Amari is lead author of a study published Wednesday in Nature, which zeroes in on a massive flare that occurred on October 24, 2014. His team assesses the event with a new method that explains why its energy output was so intense despite the fact that it was a so-called “confined flare,” meaning it didn’t produce a CME (flares that do produce CMEs are called “eruptive flares.”)
As Amari and his team explain in the study, answering “basic questions” about the magnetic mechanisms that forecast a flare is “notoriously difficult.” This is because the behavior of Sun’s corona—its outer atmosphere, where flares are born—is much hotter than the Sun’s surface (for unknown reasons) and its magnetic properties are weaker and harder to measure than deeper layers of the star.
To get around this challenge, Amari’s team examined the Sun’s surface, which lies about 1,300 miles below the edge of the corona. Here magnetic properties are stronger and easier to model, so the researchers used that data to build models that estimated processes at higher levels. They were especially interested in understanding the pre-flare movements of “twisted flux ropes,” which are magnetic tube-like structures that generate flares.
By integrating this approach with observational data obtained from spacecraft like NASA’s Solar Dynamics Observatory (SDO) and the Geostationary Operational Environmental Satellite (GOES), the team reconstructed the behavior of the flux rope that powered the October 2014 event. They found that this particular structure was not strong enough to rip through its magnetic “cage,” as the Amari’s team calls it, which is why it did not produce a CME.
However, it was unstable enough to degrade the integrity of the cage, which resulted in powerful X-ray emissions breaking through in localized spots, generating the epic flare captured by SDO.
By decoding this mysterious process, Amari and his team have pioneered a new method of predicting the maximum amount of energy that can be emitted from flares and CMEs.
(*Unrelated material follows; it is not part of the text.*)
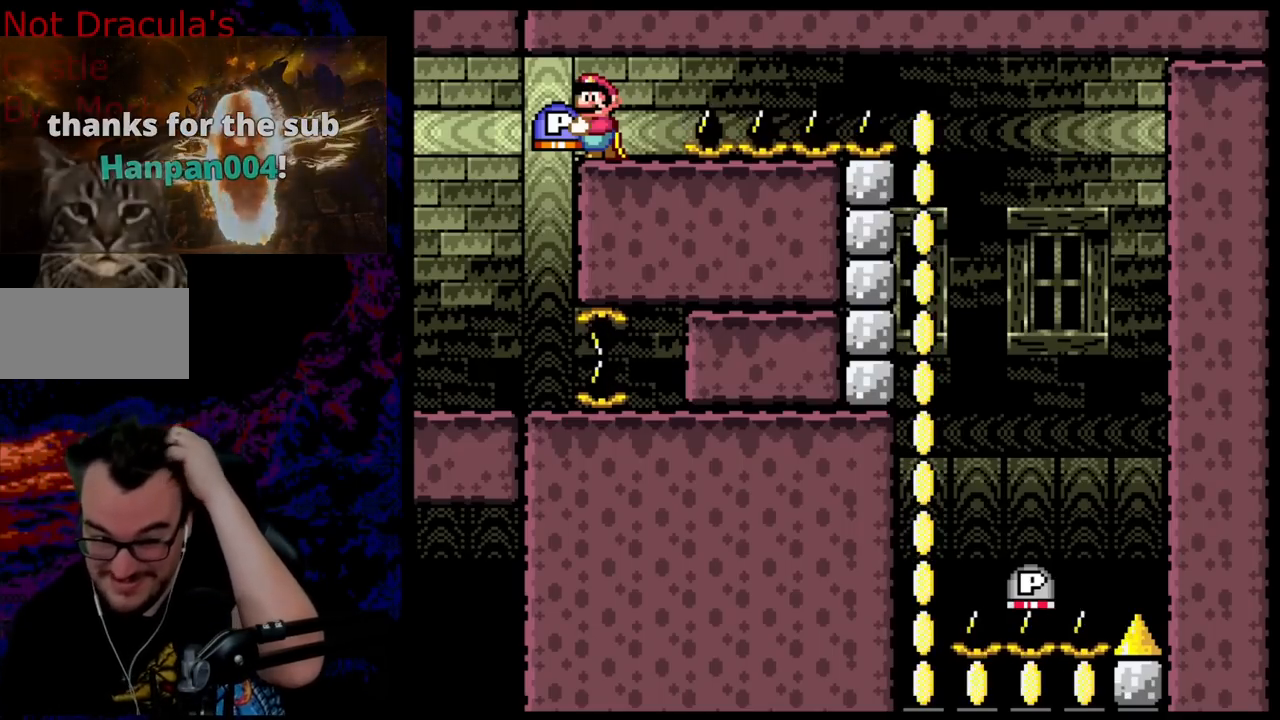
{"buttons": ["B", "Y"], "events": []}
This is crucial information in terms of preparing for future space weather events, and the damage they might inflict on infrastructure. Amari hopes to create even better predictions as next-generation missions—like the Parker Solar Probe, due for launch this year—observe the Sun from never-before-achieved distances and angles.
It “all starts with data,” Amari told me over email. “NASA missions such as SDO, that we used for this discovery, are great, but the [upcoming] Parker Solar Probe will be too, and the great European Solar Orbiter mission will be very useful.”
In other words, it would be helpful to launch missions that observe the Sun from multiple angles, not just whatever side of it Earth happens to be on, so that we can anticipate disturbances that aren’t visible from our planet. Amari also told me it’s important that we understand the behavior of energy ejected by the Sun as it travels to Earth, a goal the Obama White House prioritized in 2015 with the National Space Weather Strategy initiative.
He is hopeful that these efforts will lead to a system for monitoring and evaluating space weather risks, so that their impact can be managed. “I am not alone,” Amari noted. “There is a fantastic community of scientists over the world who work hard on all those problems too and contribute to our understanding and, at the same time, to make predictions better.”